The data below should be repeated exactly and in full.

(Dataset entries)
□ □ □ □

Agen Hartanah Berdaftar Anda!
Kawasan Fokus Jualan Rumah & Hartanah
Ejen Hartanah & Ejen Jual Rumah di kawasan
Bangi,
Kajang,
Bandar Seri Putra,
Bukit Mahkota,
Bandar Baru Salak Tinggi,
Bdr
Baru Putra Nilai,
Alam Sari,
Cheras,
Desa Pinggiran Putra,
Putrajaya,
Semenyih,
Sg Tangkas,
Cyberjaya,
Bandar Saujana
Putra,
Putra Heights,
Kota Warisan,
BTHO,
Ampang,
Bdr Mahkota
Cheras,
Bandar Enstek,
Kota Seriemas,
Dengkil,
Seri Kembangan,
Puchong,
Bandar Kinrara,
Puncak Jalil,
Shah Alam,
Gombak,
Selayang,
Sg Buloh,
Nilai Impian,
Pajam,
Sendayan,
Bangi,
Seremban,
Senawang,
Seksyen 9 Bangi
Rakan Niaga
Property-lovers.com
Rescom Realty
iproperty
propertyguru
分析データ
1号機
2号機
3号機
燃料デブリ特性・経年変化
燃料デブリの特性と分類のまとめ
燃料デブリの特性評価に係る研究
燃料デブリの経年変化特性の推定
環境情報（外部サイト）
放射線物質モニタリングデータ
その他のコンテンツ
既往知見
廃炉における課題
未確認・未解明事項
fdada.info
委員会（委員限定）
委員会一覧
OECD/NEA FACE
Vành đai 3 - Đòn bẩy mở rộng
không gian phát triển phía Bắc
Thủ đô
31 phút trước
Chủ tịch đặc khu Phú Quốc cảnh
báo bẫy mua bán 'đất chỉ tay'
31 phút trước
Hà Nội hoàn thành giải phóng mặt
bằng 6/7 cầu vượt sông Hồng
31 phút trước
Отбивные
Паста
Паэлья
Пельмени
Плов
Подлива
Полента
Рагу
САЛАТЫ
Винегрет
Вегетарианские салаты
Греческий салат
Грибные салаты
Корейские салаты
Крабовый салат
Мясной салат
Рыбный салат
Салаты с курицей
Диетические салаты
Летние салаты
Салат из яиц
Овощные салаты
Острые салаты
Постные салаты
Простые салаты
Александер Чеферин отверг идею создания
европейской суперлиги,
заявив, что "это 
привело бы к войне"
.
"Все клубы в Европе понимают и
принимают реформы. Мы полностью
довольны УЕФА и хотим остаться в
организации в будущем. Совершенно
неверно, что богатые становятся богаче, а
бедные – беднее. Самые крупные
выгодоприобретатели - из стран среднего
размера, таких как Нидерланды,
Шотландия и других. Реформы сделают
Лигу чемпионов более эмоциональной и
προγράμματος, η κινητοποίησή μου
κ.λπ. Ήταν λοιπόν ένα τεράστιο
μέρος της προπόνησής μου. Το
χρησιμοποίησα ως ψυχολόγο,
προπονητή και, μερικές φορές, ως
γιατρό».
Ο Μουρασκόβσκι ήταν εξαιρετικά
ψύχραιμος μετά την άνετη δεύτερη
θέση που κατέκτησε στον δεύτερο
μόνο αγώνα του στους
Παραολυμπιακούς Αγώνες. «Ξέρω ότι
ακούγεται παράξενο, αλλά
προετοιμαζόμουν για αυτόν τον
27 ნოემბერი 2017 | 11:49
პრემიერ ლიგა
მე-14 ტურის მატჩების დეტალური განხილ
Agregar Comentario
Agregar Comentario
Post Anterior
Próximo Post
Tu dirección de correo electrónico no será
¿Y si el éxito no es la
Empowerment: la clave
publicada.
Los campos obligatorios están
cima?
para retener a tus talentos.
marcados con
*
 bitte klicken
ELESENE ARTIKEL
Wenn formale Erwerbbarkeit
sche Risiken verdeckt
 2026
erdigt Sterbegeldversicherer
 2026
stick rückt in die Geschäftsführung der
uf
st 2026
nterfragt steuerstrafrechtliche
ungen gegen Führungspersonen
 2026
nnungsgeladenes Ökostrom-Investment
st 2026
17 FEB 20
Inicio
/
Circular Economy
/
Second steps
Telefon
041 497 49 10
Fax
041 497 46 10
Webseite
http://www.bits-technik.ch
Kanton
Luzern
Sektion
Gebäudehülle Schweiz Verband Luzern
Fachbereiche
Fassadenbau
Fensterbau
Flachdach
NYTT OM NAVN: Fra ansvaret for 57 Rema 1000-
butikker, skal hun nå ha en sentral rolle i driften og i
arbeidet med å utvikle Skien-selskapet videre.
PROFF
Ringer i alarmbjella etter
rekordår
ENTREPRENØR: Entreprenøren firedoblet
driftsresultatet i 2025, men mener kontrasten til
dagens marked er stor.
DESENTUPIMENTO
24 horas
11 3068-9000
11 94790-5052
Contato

□ □ □ □

> _Your solution_:
Agen Hartanah Berdaftar Anda!
Kawasan Fokus Jualan Rumah & Hartanah
Ejen Hartanah & Ejen Jual Rumah di kawasan
Bangi,
Kajang,
Bandar Seri Putra,
Bukit Mahkota,
Bandar Baru Salak Tinggi,
Bdr
Baru Putra Nilai,
Alam Sari,
Cheras,
Desa Pinggiran Putra,
Putrajaya,
Semenyih,
Sg Tangkas,
Cyberjaya,
Bandar Saujana
Putra,
Putra Heights,
Kota Warisan,
BTHO,
Ampang,
Bdr Mahkota
Cheras,
Bandar Enstek,
Kota Seriemas,
Dengkil,
Seri Kembangan,
Puchong,
Bandar Kinrara,
Puncak Jalil,
Shah Alam,
Gombak,
Selayang,
Sg Buloh,
Nilai Impian,
Pajam,
Sendayan,
Bangi,
Seremban,
Senawang,
Seksyen 9 Bangi
Rakan Niaga
Property-lovers.com
Rescom Realty
iproperty
propertyguru
分析データ
1号機
2号機
3号機
燃料デブリ特性・経年変化
燃料デブリの特性と分類のまとめ
燃料デブリの特性評価に係る研究
燃料デブリの経年変化特性の推定
環境情報（外部サイト）
放射線物質モニタリングデータ
その他のコンテンツ
既往知見
廃炉における課題
未確認・未解明事項
fdada.info
委員会（委員限定）
委員会一覧
OECD/NEA FACE
Vành đai 3 - Đòn bẩy mở rộng
không gian phát triển phía Bắc
Thủ đô
31 phút trước
Chủ tịch đặc khu Phú Quốc cảnh
báo bẫy mua bán 'đất chỉ tay'
31 phút trước
Hà Nội hoàn thành giải phóng mặt
bằng 6/7 cầu vượt sông Hồng
31 phút trước
Отбивные
Паста
Паэлья
Пельмени
Плов
Подлива
Полента
Рагу
САЛАТЫ
Винегрет
Вегетарианские салаты
Греческий салат
Грибные салаты
Корейские салаты
Крабовый салат
Мясной салат
Рыбный салат
Салаты с курицей
Диетические салаты
Летние салаты
Салат из яиц
Овощные салаты
Острые салаты
Постные салаты
Простые салаты
Александер Чеферин отверг идею создания
европейской суперлиги,
заявив, что "это 
привело бы к войне"
.
"Все клубы в Европе понимают и
принимают реформы. Мы полностью
довольны УЕФА и хотим остаться в
организации в будущем. Совершенно
неверно, что богатые становятся богаче, а
бедные – беднее. Самые крупные
выгодоприобретатели - из стран среднего
размера, таких как Нидерланды,
Шотландия и других. Реформы сделают
Лигу чемпионов более эмоциональной и
προγράμματος, η κινητοποίησή μου
κ.λπ. Ήταν λοιπόν ένα τεράστιο
μέρος της προπόνησής μου. Το
χρησιμοποίησα ως ψυχολόγο,
προπονητή και, μερικές φορές, ως
γιατρό».
Ο Μουρασκόβσκι ήταν εξαιρετικά
ψύχραιμος μετά την άνετη δεύτερη
θέση που κατέκτησε στον δεύτερο
μόνο αγώνα του στους
Παραολυμπιακούς Αγώνες. «Ξέρω ότι
ακούγεται παράξενο, αλλά
προετοιμαζόμουν για αυτόν τον
27 ნოემბერი 2017 | 11:49
პრემიერ ლიგა
მე-14 ტურის მატჩების დეტალური განხილ
Agregar Comentario
Agregar Comentario
Post Anterior
Próximo Post
Tu dirección de correo electrónico no será
¿Y si el éxito no es la
Empowerment: la clave
publicada.
Los campos obligatorios están
cima?
para retener a tus talentos.
marcados con
*
 bitte klicken
ELESENE ARTIKEL
Wenn formale Erwerbbarkeit
sche Risiken verdeckt
 2026
erdigt Sterbegeldversicherer
 2026
stick rückt in die Geschäftsführung der
uf
st 2026
nterfragt steuerstrafrechtliche
ungen gegen Führungspersonen
 2026
nnungsgeladenes Ökostrom-Investment
st 2026
17 FEB 20
Inicio
/
Circular Economy
/
Second steps
Telefon
041 497 49 10
Fax
041 497 46 10
Webseite
http://www.bits-technik.ch
Kanton
Luzern
Sektion
Gebäudehülle Schweiz Verband Luzern
Fachbereiche
Fassadenbau
Fensterbau
Flachdach
NYTT OM NAVN: Fra ansvaret for 57 Rema 1000-
butikker, skal hun nå ha en sentral rolle i driften og i
arbeidet med å utvikle Skien-selskapet videre.
PROFF
Ringer i alarmbjella etter
rekordår
ENTREPRENØR: Entreprenøren firedoblet
driftsresultatet i 2025, men mener kontrasten til
dagens marked er stor.
DESENTUPIMENTO
24 horas
11 3068-9000
11 94790-5052
Contato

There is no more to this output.